В тот день ты не пошел к нему и не курил грифы. На самом деле, как ты потом обнаружил, Серхио тоже не курил: всего-навсего вдыхал и тут же выдыхал дым, не дав ему дойти до легких. В тот день случилось нечто для тебя чрезвычайно важное, в чем тогда ты ни за что никому бы не признался: одна из женщин предложила тебе пойти с ней, и ты, боясь, как бы не догадались, что ты девственник, согласился, к тому же ты не знал – и это придало тебе решимости, – что любовью можно заниматься и в час пополудни. До тех пор ты считал, что это возможно лишь в темноте, исключительно под сладкие звуки флейты и только на восточных диванах с обольстительными куртизанками Пьера Луи[19]19
Пьер Луи (1870–1925) – французский писатель.
[Закрыть]. Комнатка была маленькая и душная. Постель грязная. Огромный, подавляющий своими размерами шкаф. Ты, дрожа, разделся, не отваживаясь взглянуть на ее тело, потому что стыдился своего собственного, и вдруг поразился, обнаружив, что прикосновение ее опытных пальцев превращало тебя в мужчину… ты ощутил судорожное наслаждение, которое вернуло тебя к жизни после бесконечно длившихся секунд забытья, смерти.

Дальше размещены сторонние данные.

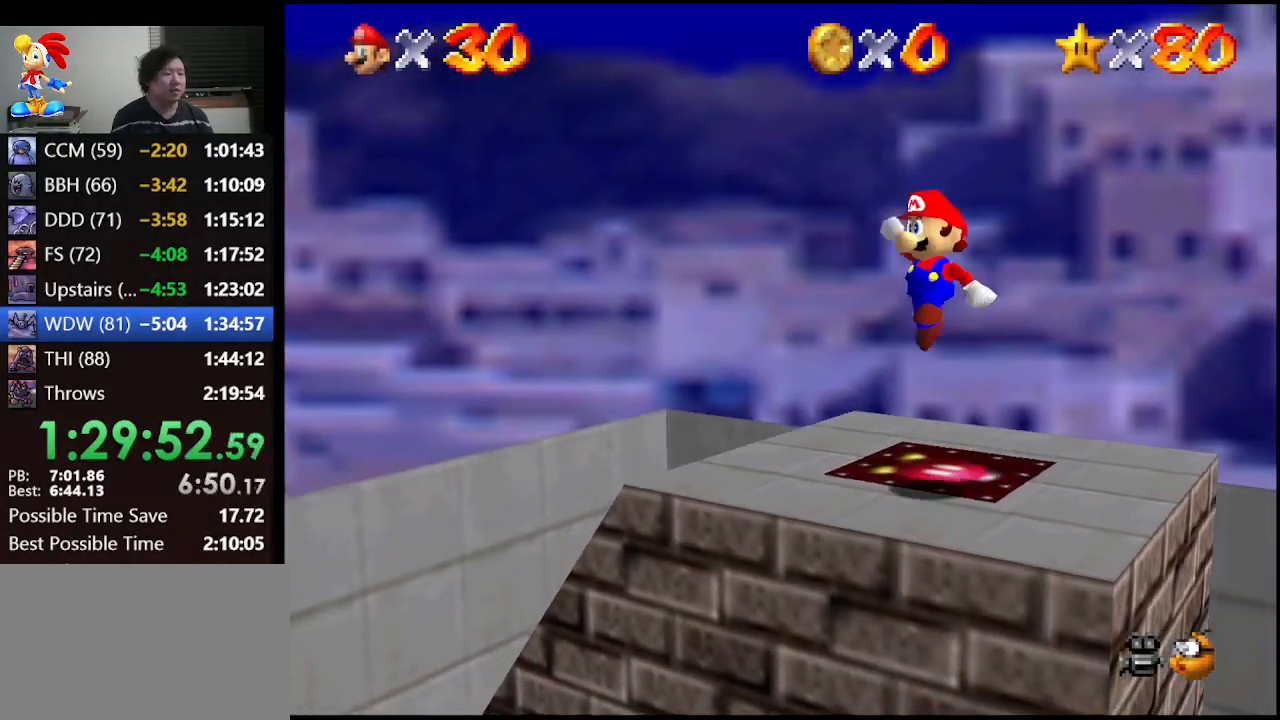
{"buttons": [], "left_stick": "up-right", "events": [[33, "A", "up"], [133, "left_stick", "center"], [300, "left_stick", "up-right"]]}
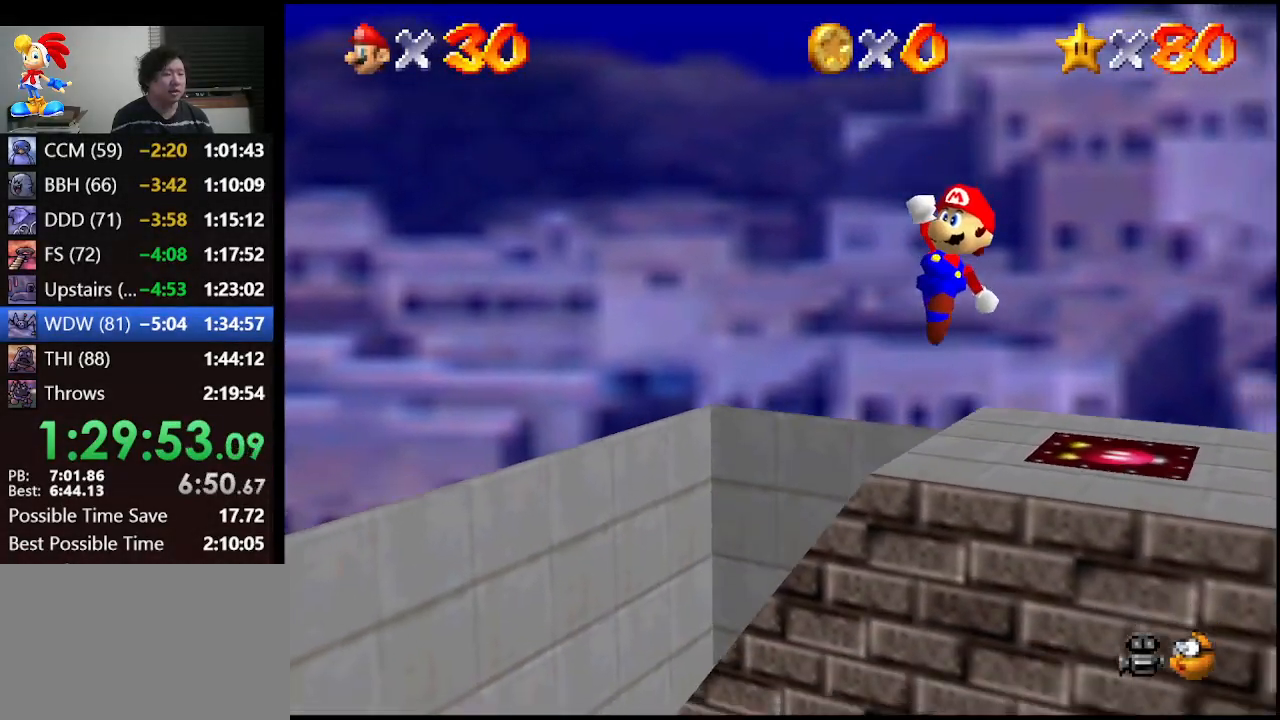
{"buttons": [], "left_stick": "center", "events": [[33, "left_stick", "center"], [133, "left_stick", "up-left"], [500, "left_stick", "center"]]}
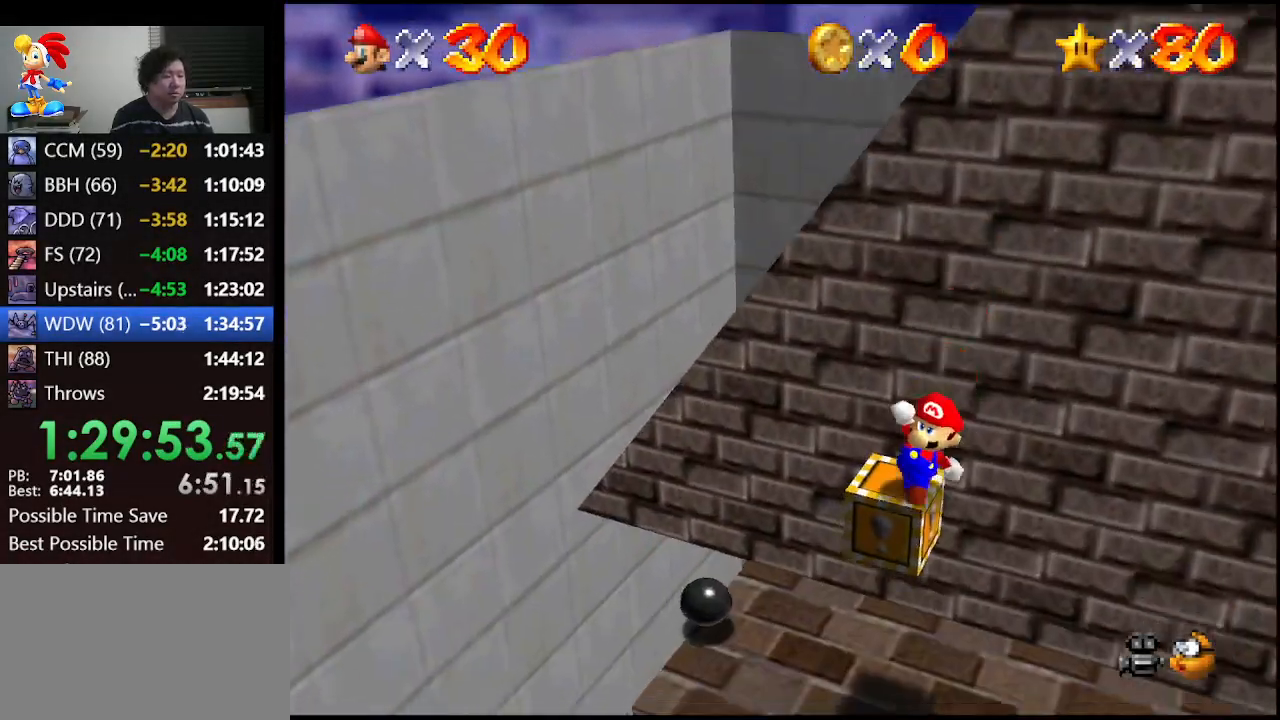
{"buttons": ["A"], "left_stick": "up-right", "events": [[33, "Z", "down"], [133, "Z", "up"], [367, "A", "down"], [433, "left_stick", "up-right"]]}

Потом, встав с постели, ты оглядел себя в зеркало и только удивился, больше ничего.
Любовь, глубины которой ты предчувствовал с самых детских лет, – неужели и есть это?
Похоронная процессия неожиданно вышла на аллею и остановилась около могильных ниш, в сотне метров от того места, где стояли вы. Процессию сопровождало несколько священников, и, пока служащие похоронного бюро снимали гроб с катафалка, ты с глубоким недоверием следил за их шаманством. Фальшивый ритуал, который придумали другие, а эти лишь механически повторяли, преследовал твоих соплеменников до гробовой доски. Наместники бога, безъязыкого и никчемного, жили и процветали за счет боязни и незащищенности людей, как ненасытные, привыкшие к роскоши стервятники. В тебе поднялся нерастраченный юношеский протест, и, подумав о том, что ожидает профессора Айюсо после смерти, ты почувствовал тошноту.
– Устал? – сказал Рикардо.
– С непривычки.
Чтобы сократить путь, вы вернулись обратно по лестнице. Вид, как и прежде, был великолепный: точно из металла – неспокойное море, навесы и резервуары компании «Кампса», пустынный пляж; вы спускались (сердце колотилось отчаянно, и пришлось идти не торопясь), и по дороге ты разглядывал надписи на плитах: «Я был таким, как ты, и станешь ты, как я», «Господь всемогущий, прими в райские кущи раба своего», «Не умер он, а только спит». Призывы, мольбы, советы, наставления – напрасные манки бессмертия.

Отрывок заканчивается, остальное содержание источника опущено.